The 113th Congress has just been sworn in, and it's a safe bet that it will be no more engaged with foreign policy, and no more competent to serve as a useful check on the Obama administration, than was its predecessor. This is mostly a prerogative of the opposition, and congressional Republicans have paid remarkably little attention to President Barack Obama's conduct of foreign affairs. Last month, they roused themselves to block confirmation of a United Nations treaty on the rights of the disabled, which apparently posed a grave threat to the nation's sovereignty. In recent weeks, of course, the GOP has lashed itself into a fury over the September 11 attack on the American consulate in Benghazi, laboring to gin up a tragic mishap into a full-fledged scandal. But on Afghanistan, Pakistan, Iraq, China, and the war on terror -- not much. Really, it's been a blessing.
It has not always been so, of course. While foreign policy, unlike domestic policy, does not normally depend on legislation or congressional authorization, thus giving far greater latitude to the executive branch, presidents have often had to face stiff resistance from Congress. President Lyndon Johnson provoked a storm of opposition on Capitol Hill when he escalated the Vietnam War; William Fulbright, a fellow Democrat and chairman of the Senate Foreign Relations Committee (SFRC), impaneled a series of hearings that showcased devastating critiques of Johnson's conduct of the war.

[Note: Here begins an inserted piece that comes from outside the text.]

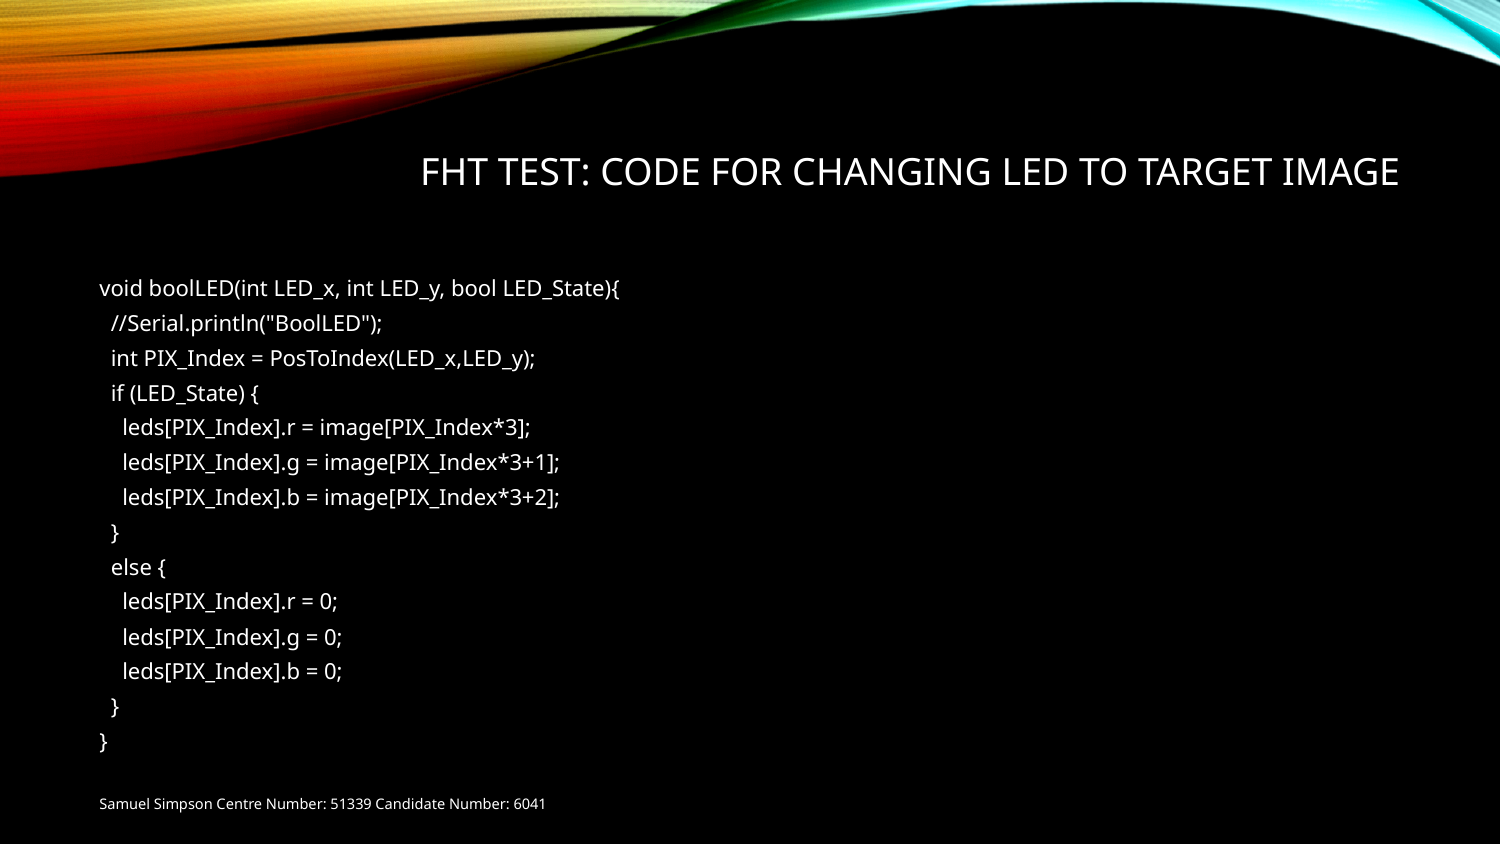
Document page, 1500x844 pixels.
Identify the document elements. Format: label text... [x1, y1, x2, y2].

Politicians on both sides of the aisle believed that Johnson had hoodwinked them into supporting the Gulf of Tonkin resolution enabling the escalation; many of them vowed never again to automatically defer to the president's authority to conduct foreign policy.
In the mid-1970s, Democratic Senator Frank Church conducted spectacular hearings into the CIA's history of assassinations. Republicans fought President Jimmy Carter every step of the way on his human rights policy and support for left-leaning regimes in Latin America. When Ronald Reagan reversed Carter's policies in order to back anti-Communist insurgents, a Democratic-controlled Congress passed the Boland Amendment banning military aid to the Nicaraguan Contras. It was this prohibition that Reagan tried to evade with the elaborate subterfuge known as Iran-Contra -- which was itself fully exposed to the public in the Senate's weeks-long Iran-Contra hearings that made Oliver North a household name. Had President Richard Nixon's impeachment not been fresh in everyone's minds, Democrats might well have moved to impeach Reagan over the lies required to conduct a secret foreign policy.
The election of 1994, which swept conservatives to power, marked the demise of the centrist tradition in foreign (and domestic) policy. Jesse Helms, the new Republican chairman of the SFRC, wanted to get rid of the U.N., which he did his best to defund, and did not much like foreign countries (though he did his best to keep Rhodesia in white hands). It was mortifying to try to explain to foreigners how such a yahoo had come to exercise so much influence over U.S. foreign policy. Still, even Helms was prepared to make deals with Joe Biden, the committee's senior Democrat. "Helms was perfectly happy to have a strongly assertive role for Congress in foreign policy," says Norman Ornstein, the congressional sage who hangs his battered hat at the American Enterprise Institute.
That may cast a slightly generous retrospective glow on "Cousin Jesse," who mostly seemed to want a strongly assertive role for himself. But what is certainly true is that senior Republicans like Bob Dole still considered foreign policy an essential element of their job (though even Dole shamelessly pandered to the know-nothing right when he ran for president in 1996, lampooning U.N. Secretary General Boutros Boutros-Ghali as if he were a cartoon character). Some of these figures continued to serve up to the present, the most obvious example being Richard Lugar, the just-replaced ranking Republican on SFRC and a leading authority on arms control. Lugar was defeated in a primary by a far-right conservative, which certainly sends a message to any Republican thinking of making a name for himself as a player -- that is, a non-obstructive one -- on international affairs.
Ornstein argues that the big change in recent years is that today's generation of yahoos, who view government itself with contempt, have little interest in defending Congress's institutional role. He views the debate over the disability treaty, where members thronged around a wheelchair-bound Bob Dole before voting down the treaty he had come to endorse -- a treaty that mostly codified U.S. law but was opposed by home-schoolers -- as a low point. "That kind of obstruction means almost willfully obviating a serious role for the Senate," Ornstein says. "That suggests to a president that if you can find any way to accomplish your goals through executive action, you should."